*WHAT TO PRODUCE:* The entries below must be retyped in full. Keep every word the same.

══════════

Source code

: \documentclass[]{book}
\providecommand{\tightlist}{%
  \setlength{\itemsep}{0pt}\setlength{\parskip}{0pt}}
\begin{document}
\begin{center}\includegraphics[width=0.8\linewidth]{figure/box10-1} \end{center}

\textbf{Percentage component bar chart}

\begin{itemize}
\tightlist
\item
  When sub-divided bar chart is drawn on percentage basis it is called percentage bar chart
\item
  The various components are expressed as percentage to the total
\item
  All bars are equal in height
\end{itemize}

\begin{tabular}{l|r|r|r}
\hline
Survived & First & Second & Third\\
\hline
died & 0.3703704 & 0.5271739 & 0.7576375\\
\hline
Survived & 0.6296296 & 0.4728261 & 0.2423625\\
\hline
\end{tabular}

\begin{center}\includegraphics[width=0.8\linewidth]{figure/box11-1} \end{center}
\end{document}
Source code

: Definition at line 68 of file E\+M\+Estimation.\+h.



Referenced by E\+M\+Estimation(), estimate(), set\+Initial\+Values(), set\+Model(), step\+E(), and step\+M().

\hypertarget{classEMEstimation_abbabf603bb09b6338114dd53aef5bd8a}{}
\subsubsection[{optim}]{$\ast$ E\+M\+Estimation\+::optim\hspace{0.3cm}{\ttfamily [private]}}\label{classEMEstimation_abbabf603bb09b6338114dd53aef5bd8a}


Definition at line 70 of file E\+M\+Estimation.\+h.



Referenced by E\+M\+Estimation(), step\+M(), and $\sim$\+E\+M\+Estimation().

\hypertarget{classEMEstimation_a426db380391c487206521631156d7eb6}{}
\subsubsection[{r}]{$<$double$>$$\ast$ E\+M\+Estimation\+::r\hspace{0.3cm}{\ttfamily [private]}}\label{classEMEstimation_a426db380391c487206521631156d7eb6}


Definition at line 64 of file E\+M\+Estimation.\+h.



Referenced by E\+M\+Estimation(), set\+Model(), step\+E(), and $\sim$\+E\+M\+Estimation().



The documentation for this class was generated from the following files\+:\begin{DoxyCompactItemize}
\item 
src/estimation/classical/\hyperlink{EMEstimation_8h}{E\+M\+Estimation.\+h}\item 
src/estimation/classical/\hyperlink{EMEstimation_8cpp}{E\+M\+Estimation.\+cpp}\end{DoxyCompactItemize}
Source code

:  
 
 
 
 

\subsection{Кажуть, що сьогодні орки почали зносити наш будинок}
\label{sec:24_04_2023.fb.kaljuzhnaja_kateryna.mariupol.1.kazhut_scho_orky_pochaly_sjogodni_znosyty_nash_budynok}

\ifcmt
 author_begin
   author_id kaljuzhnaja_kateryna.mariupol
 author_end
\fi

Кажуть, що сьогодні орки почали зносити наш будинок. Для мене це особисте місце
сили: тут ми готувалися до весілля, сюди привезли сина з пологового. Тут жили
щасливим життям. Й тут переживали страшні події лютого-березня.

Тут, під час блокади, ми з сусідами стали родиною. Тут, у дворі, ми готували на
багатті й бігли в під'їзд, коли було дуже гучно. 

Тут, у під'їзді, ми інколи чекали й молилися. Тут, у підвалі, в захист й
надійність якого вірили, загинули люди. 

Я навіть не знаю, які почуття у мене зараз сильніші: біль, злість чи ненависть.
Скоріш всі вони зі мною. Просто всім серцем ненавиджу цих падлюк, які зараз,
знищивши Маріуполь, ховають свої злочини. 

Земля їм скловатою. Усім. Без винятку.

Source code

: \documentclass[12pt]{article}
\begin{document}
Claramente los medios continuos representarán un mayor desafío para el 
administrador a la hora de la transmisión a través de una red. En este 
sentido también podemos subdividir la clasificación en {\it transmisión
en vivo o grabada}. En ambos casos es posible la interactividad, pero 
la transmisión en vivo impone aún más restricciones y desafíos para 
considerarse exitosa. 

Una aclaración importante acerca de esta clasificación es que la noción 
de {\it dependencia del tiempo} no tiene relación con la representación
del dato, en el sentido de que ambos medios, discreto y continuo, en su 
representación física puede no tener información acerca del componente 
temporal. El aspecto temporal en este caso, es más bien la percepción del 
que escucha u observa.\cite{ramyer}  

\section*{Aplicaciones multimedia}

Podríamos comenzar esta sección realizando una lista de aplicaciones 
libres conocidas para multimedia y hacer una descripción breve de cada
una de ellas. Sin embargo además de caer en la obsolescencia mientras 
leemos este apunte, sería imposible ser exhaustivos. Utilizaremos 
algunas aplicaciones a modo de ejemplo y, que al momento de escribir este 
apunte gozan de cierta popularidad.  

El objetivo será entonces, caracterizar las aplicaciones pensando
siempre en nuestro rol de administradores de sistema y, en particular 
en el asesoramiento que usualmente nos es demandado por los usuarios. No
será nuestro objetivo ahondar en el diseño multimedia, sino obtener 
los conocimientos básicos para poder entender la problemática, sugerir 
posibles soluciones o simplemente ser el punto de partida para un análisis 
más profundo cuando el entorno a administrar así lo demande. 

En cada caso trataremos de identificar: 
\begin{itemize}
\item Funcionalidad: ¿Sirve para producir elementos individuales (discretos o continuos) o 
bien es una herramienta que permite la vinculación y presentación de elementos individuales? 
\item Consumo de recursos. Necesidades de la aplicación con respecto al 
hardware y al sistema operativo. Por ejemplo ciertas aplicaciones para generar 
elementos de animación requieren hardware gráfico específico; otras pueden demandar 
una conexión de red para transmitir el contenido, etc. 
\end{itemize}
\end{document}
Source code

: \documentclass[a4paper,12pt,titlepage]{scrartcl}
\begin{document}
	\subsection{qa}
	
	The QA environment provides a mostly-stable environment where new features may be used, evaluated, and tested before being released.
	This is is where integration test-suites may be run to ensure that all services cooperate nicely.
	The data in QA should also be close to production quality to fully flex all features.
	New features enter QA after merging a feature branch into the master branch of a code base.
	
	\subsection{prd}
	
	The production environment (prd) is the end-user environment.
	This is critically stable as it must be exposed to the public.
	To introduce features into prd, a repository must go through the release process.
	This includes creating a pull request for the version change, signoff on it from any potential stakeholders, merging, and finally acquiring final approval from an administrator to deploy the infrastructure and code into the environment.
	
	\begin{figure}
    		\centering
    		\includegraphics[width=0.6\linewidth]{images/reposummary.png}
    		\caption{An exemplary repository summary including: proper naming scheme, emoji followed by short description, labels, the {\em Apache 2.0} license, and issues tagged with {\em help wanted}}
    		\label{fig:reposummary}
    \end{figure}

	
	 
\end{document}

══════════

*SOLUTION TO THIS TASK:*
Source code

: \documentclass[]{book}
\providecommand{\tightlist}{%
  \setlength{\itemsep}{0pt}\setlength{\parskip}{0pt}}
\begin{document}
\begin{center}\includegraphics[width=0.8\linewidth]{figure/box10-1} \end{center}

\textbf{Percentage component bar chart}

\begin{itemize}
\tightlist
\item
  When sub-divided bar chart is drawn on percentage basis it is called percentage bar chart
\item
  The various components are expressed as percentage to the total
\item
  All bars are equal in height
\end{itemize}

\begin{tabular}{l|r|r|r}
\hline
Survived & First & Second & Third\\
\hline
died & 0.3703704 & 0.5271739 & 0.7576375\\
\hline
Survived & 0.6296296 & 0.4728261 & 0.2423625\\
\hline
\end{tabular}

\begin{center}\includegraphics[width=0.8\linewidth]{figure/box11-1} \end{center}
\end{document}
Source code

: Definition at line 68 of file E\+M\+Estimation.\+h.



Referenced by E\+M\+Estimation(), estimate(), set\+Initial\+Values(), set\+Model(), step\+E(), and step\+M().

\hypertarget{classEMEstimation_abbabf603bb09b6338114dd53aef5bd8a}{}
\subsubsection[{optim}]{$\ast$ E\+M\+Estimation\+::optim\hspace{0.3cm}{\ttfamily [private]}}\label{classEMEstimation_abbabf603bb09b6338114dd53aef5bd8a}


Definition at line 70 of file E\+M\+Estimation.\+h.



Referenced by E\+M\+Estimation(), step\+M(), and $\sim$\+E\+M\+Estimation().

\hypertarget{classEMEstimation_a426db380391c487206521631156d7eb6}{}
\subsubsection[{r}]{$<$double$>$$\ast$ E\+M\+Estimation\+::r\hspace{0.3cm}{\ttfamily [private]}}\label{classEMEstimation_a426db380391c487206521631156d7eb6}


Definition at line 64 of file E\+M\+Estimation.\+h.



Referenced by E\+M\+Estimation(), set\+Model(), step\+E(), and $\sim$\+E\+M\+Estimation().



The documentation for this class was generated from the following files\+:\begin{DoxyCompactItemize}
\item 
src/estimation/classical/\hyperlink{EMEstimation_8h}{E\+M\+Estimation.\+h}\item 
src/estimation/classical/\hyperlink{EMEstimation_8cpp}{E\+M\+Estimation.\+cpp}\end{DoxyCompactItemize}
Source code

:  
 
 
 
 

\subsection{Кажуть, що сьогодні орки почали зносити наш будинок}
\label{sec:24_04_2023.fb.kaljuzhnaja_kateryna.mariupol.1.kazhut_scho_orky_pochaly_sjogodni_znosyty_nash_budynok}

\ifcmt
 author_begin
   author_id kaljuzhnaja_kateryna.mariupol
 author_end
\fi

Кажуть, що сьогодні орки почали зносити наш будинок. Для мене це особисте місце
сили: тут ми готувалися до весілля, сюди привезли сина з пологового. Тут жили
щасливим життям. Й тут переживали страшні події лютого-березня.

Тут, під час блокади, ми з сусідами стали родиною. Тут, у дворі, ми готували на
багатті й бігли в під'їзд, коли було дуже гучно. 

Тут, у під'їзді, ми інколи чекали й молилися. Тут, у підвалі, в захист й
надійність якого вірили, загинули люди. 

Я навіть не знаю, які почуття у мене зараз сильніші: біль, злість чи ненависть.
Скоріш всі вони зі мною. Просто всім серцем ненавиджу цих падлюк, які зараз,
знищивши Маріуполь, ховають свої злочини. 

Земля їм скловатою. Усім. Без винятку.

Source code

: \documentclass[12pt]{article}
\begin{document}
Claramente los medios continuos representarán un mayor desafío para el 
administrador a la hora de la transmisión a través de una red. En este 
sentido también podemos subdividir la clasificación en {\it transmisión
en vivo o grabada}. En ambos casos es posible la interactividad, pero 
la transmisión en vivo impone aún más restricciones y desafíos para 
considerarse exitosa. 

Una aclaración importante acerca de esta clasificación es que la noción 
de {\it dependencia del tiempo} no tiene relación con la representación
del dato, en el sentido de que ambos medios, discreto y continuo, en su 
representación física puede no tener información acerca del componente 
temporal. El aspecto temporal en este caso, es más bien la percepción del 
que escucha u observa.\cite{ramyer}  

\section*{Aplicaciones multimedia}

Podríamos comenzar esta sección realizando una lista de aplicaciones 
libres conocidas para multimedia y hacer una descripción breve de cada
una de ellas. Sin embargo además de caer en la obsolescencia mientras 
leemos este apunte, sería imposible ser exhaustivos. Utilizaremos 
algunas aplicaciones a modo de ejemplo y, que al momento de escribir este 
apunte gozan de cierta popularidad.  

El objetivo será entonces, caracterizar las aplicaciones pensando
siempre en nuestro rol de administradores de sistema y, en particular 
en el asesoramiento que usualmente nos es demandado por los usuarios. No
será nuestro objetivo ahondar en el diseño multimedia, sino obtener 
los conocimientos básicos para poder entender la problemática, sugerir 
posibles soluciones o simplemente ser el punto de partida para un análisis 
más profundo cuando el entorno a administrar así lo demande. 

En cada caso trataremos de identificar: 
\begin{itemize}
\item Funcionalidad: ¿Sirve para producir elementos individuales (discretos o continuos) o 
bien es una herramienta que permite la vinculación y presentación de elementos individuales? 
\item Consumo de recursos. Necesidades de la aplicación con respecto al 
hardware y al sistema operativo. Por ejemplo ciertas aplicaciones para generar 
elementos de animación requieren hardware gráfico específico; otras pueden demandar 
una conexión de red para transmitir el contenido, etc. 
\end{itemize}
\end{document}
Source code

: \documentclass[a4paper,12pt,titlepage]{scrartcl}
\begin{document}
	\subsection{qa}
	
	The QA environment provides a mostly-stable environment where new features may be used, evaluated, and tested before being released.
	This is is where integration test-suites may be run to ensure that all services cooperate nicely.
	The data in QA should also be close to production quality to fully flex all features.
	New features enter QA after merging a feature branch into the master branch of a code base.
	
	\subsection{prd}
	
	The production environment (prd) is the end-user environment.
	This is critically stable as it must be exposed to the public.
	To introduce features into prd, a repository must go through the release process.
	This includes creating a pull request for the version change, signoff on it from any potential stakeholders, merging, and finally acquiring final approval from an administrator to deploy the infrastructure and code into the environment.
	
	\begin{figure}
    		\centering
    		\includegraphics[width=0.6\linewidth]{images/reposummary.png}
    		\caption{An exemplary repository summary including: proper naming scheme, emoji followed by short description, labels, the {\em Apache 2.0} license, and issues tagged with {\em help wanted}}
    		\label{fig:reposummary}
    \end{figure}

	
	 
\end{document}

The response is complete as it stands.